----- Available data -----

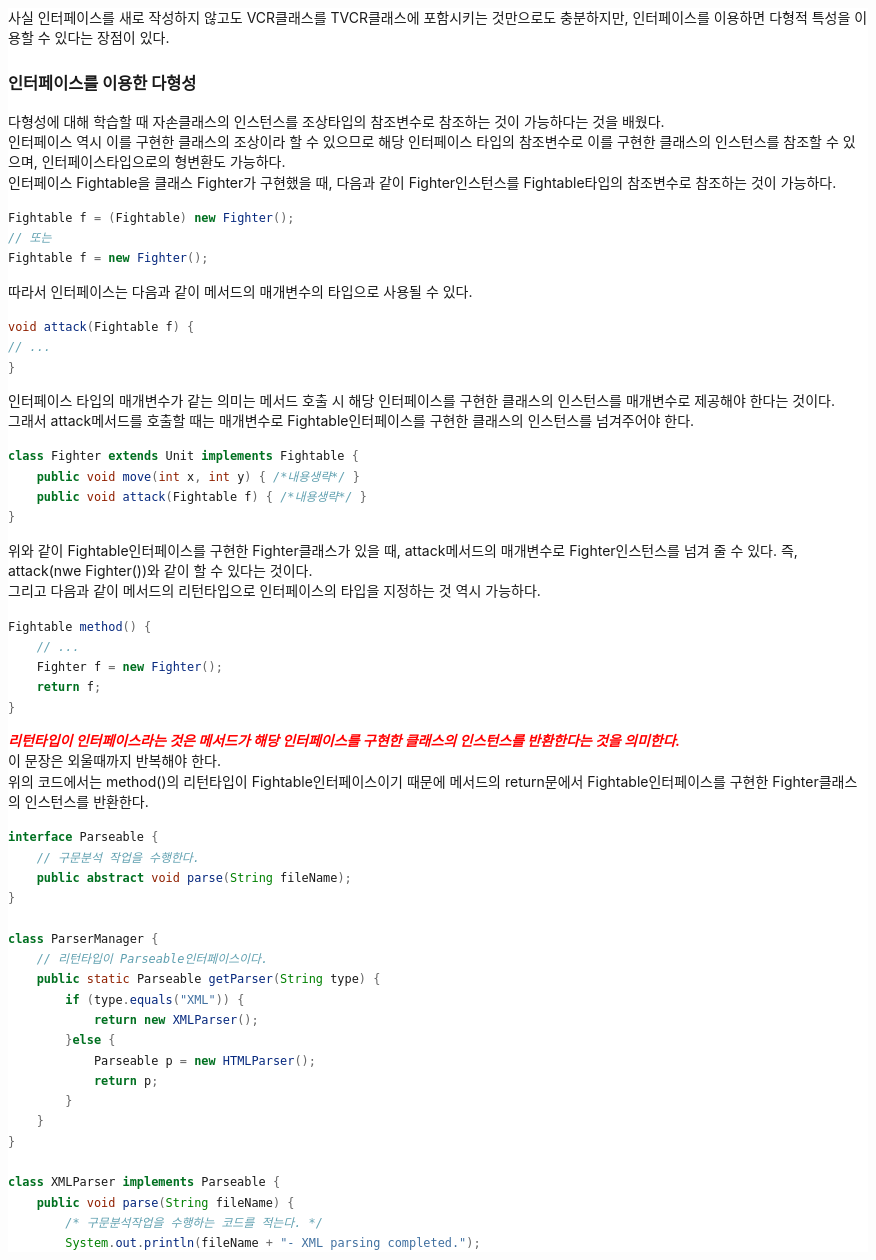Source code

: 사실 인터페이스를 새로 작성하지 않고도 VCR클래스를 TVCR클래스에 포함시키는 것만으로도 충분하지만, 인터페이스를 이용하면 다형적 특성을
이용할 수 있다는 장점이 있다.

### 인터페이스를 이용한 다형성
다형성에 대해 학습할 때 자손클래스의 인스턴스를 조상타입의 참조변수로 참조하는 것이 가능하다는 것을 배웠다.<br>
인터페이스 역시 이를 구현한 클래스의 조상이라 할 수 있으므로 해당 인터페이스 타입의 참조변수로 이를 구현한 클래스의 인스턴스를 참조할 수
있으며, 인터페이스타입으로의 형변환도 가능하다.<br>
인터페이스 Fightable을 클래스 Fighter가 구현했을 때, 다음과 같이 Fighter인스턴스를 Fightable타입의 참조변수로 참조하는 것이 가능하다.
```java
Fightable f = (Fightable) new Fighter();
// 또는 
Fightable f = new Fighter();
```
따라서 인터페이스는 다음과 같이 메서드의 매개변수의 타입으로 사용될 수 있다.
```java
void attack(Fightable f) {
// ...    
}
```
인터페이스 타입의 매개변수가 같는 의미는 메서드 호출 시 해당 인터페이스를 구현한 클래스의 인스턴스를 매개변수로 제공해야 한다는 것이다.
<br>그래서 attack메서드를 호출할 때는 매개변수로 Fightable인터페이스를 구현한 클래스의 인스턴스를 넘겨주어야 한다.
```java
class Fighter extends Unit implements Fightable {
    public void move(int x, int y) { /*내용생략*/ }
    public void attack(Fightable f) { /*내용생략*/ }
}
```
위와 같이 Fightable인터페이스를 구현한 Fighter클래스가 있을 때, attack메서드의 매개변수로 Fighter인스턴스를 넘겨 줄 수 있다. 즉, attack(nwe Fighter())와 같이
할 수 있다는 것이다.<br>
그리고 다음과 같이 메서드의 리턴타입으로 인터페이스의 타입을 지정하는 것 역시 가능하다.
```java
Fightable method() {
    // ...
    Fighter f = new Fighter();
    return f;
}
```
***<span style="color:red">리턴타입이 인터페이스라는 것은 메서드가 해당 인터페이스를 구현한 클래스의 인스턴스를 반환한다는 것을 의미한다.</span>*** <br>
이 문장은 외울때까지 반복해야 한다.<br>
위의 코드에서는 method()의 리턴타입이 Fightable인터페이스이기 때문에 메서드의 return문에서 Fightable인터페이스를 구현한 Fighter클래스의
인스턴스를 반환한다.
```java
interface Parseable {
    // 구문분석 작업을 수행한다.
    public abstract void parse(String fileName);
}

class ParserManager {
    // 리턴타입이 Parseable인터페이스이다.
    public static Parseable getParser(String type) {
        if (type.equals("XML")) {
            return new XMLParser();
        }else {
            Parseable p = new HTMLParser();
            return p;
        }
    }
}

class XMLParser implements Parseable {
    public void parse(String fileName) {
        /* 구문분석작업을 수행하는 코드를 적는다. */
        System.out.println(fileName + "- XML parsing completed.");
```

-----
----- Available data -----

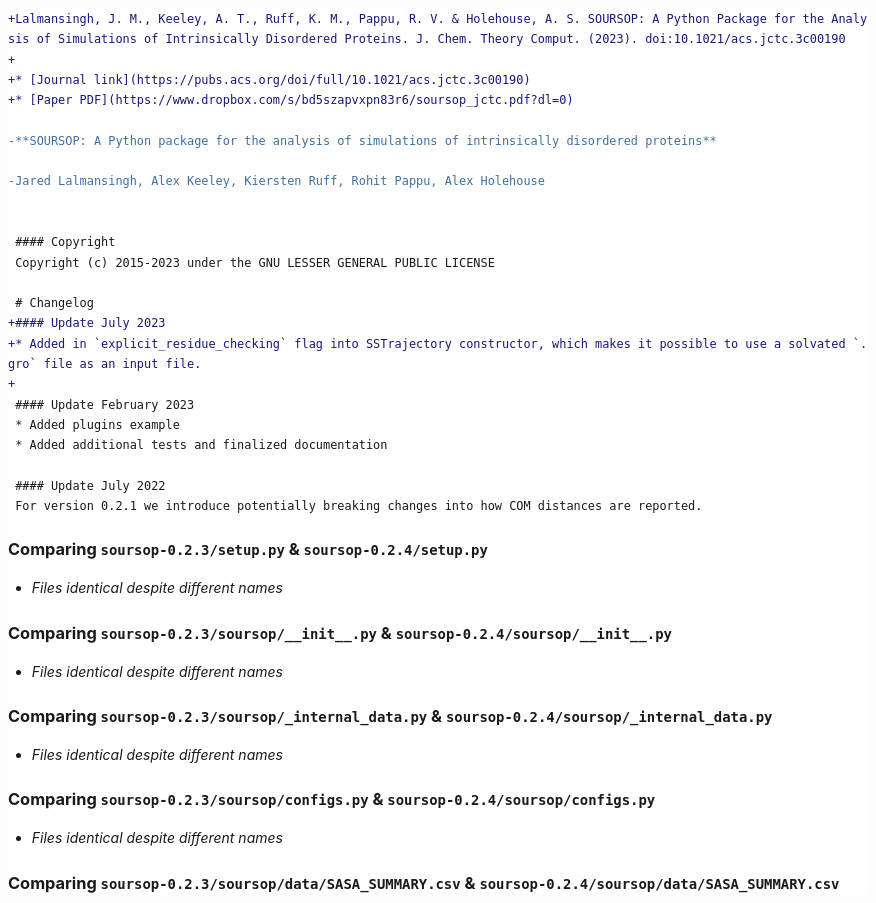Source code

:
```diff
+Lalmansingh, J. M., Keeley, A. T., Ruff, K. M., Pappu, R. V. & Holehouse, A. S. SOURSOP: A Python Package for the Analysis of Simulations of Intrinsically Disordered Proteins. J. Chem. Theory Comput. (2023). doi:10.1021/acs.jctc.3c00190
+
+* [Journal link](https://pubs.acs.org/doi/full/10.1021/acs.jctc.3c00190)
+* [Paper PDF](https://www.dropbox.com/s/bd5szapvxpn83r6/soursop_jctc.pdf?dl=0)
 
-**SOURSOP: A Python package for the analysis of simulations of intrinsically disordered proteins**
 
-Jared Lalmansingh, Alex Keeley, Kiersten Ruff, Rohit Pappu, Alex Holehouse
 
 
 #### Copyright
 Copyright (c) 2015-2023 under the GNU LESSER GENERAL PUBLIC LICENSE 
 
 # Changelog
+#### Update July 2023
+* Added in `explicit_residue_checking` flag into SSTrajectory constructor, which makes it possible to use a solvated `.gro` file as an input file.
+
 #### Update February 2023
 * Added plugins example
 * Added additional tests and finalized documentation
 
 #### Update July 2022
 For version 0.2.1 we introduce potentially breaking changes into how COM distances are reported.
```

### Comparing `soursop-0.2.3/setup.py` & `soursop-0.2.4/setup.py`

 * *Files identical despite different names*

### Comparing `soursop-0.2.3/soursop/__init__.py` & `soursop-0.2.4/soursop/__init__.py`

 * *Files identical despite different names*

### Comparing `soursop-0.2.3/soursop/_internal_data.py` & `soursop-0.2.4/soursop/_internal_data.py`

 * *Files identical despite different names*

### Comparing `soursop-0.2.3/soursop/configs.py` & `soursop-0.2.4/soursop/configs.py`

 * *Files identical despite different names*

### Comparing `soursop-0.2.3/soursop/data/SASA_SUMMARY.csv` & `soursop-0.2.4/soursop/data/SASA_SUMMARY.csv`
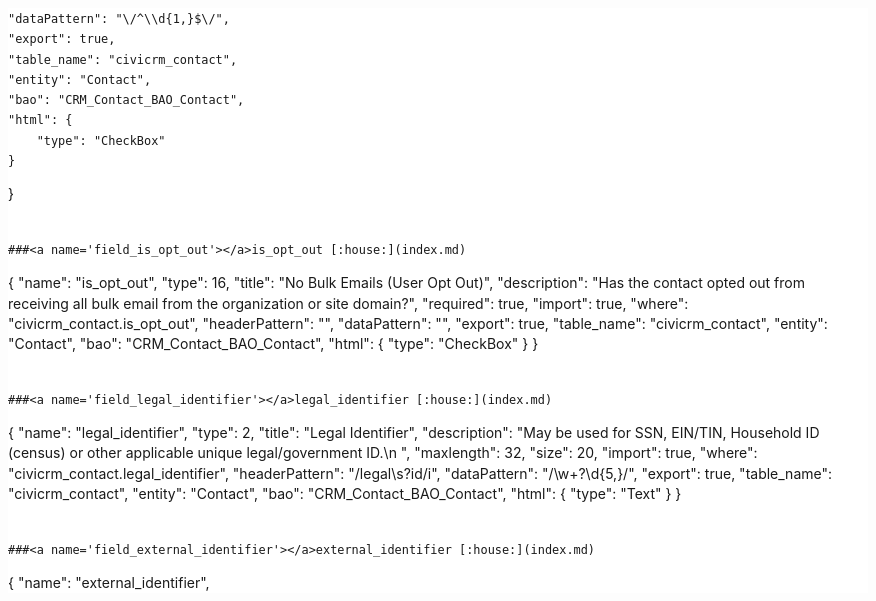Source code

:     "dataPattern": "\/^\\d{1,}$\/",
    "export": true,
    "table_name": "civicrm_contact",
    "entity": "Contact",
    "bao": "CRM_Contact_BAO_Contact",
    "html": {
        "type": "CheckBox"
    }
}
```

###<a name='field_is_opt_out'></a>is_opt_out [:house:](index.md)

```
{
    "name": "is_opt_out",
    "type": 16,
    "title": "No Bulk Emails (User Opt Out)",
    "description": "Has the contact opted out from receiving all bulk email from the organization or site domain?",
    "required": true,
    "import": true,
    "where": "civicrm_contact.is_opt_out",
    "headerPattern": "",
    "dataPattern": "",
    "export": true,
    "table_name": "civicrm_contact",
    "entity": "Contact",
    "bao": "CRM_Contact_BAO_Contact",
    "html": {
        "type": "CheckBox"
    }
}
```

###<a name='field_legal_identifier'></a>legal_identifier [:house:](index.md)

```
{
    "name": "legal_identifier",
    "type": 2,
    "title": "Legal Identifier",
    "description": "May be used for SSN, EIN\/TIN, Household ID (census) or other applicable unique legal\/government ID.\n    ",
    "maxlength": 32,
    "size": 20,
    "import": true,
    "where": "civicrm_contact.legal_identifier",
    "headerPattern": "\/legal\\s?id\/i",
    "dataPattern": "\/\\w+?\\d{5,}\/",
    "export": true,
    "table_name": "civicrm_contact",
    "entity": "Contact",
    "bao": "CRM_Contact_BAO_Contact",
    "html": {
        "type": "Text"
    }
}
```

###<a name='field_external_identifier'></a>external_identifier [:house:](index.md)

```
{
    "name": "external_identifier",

-----

Copy out each line of the records where the string "내용생략" appears.

    public void move(int x, int y) { /*내용생략*/ }
    public void attack(Fightable f) { /*내용생략*/ }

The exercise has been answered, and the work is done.